*Your instructions:* Go through the entries below and count the lines where the word "left" appears; give only the count.

+++ Materials provided

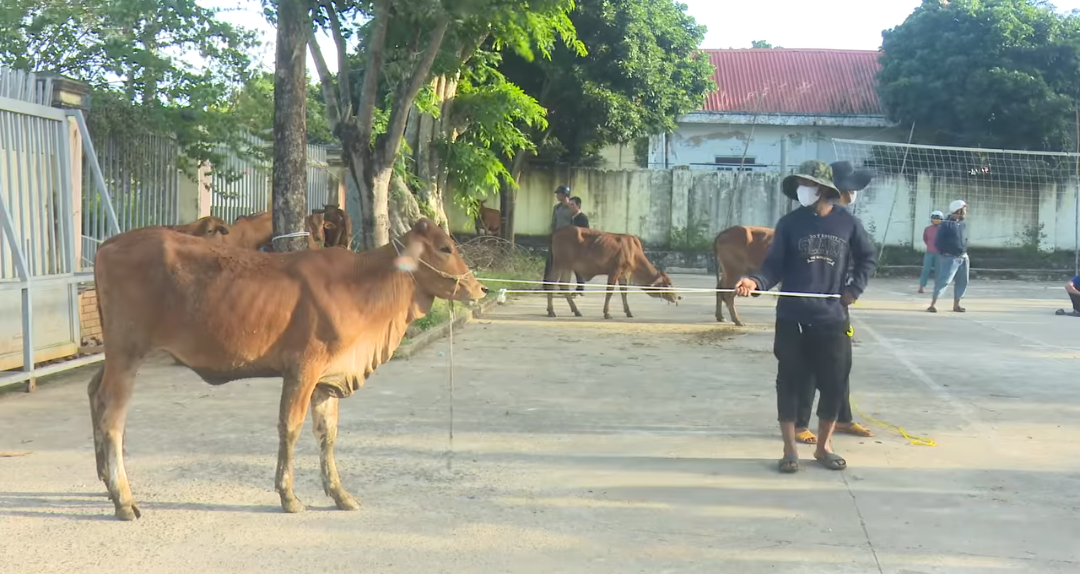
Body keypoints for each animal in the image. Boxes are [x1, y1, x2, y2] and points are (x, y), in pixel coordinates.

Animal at [86, 217, 488, 521]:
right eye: (445, 247)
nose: (478, 289)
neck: (362, 285)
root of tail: (109, 244)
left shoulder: (328, 378)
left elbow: (328, 434)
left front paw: (340, 494)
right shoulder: (303, 369)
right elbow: (290, 429)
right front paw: (289, 496)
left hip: (117, 355)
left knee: (94, 392)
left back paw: (105, 480)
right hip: (127, 352)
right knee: (112, 418)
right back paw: (123, 499)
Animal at [544, 227, 678, 322]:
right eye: (668, 284)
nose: (677, 298)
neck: (634, 253)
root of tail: (556, 232)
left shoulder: (623, 274)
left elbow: (624, 292)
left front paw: (628, 312)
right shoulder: (615, 271)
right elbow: (610, 292)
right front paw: (607, 313)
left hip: (567, 266)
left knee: (564, 285)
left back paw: (576, 310)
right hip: (559, 263)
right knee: (551, 283)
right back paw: (551, 311)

++++++

*Worked solution:* 12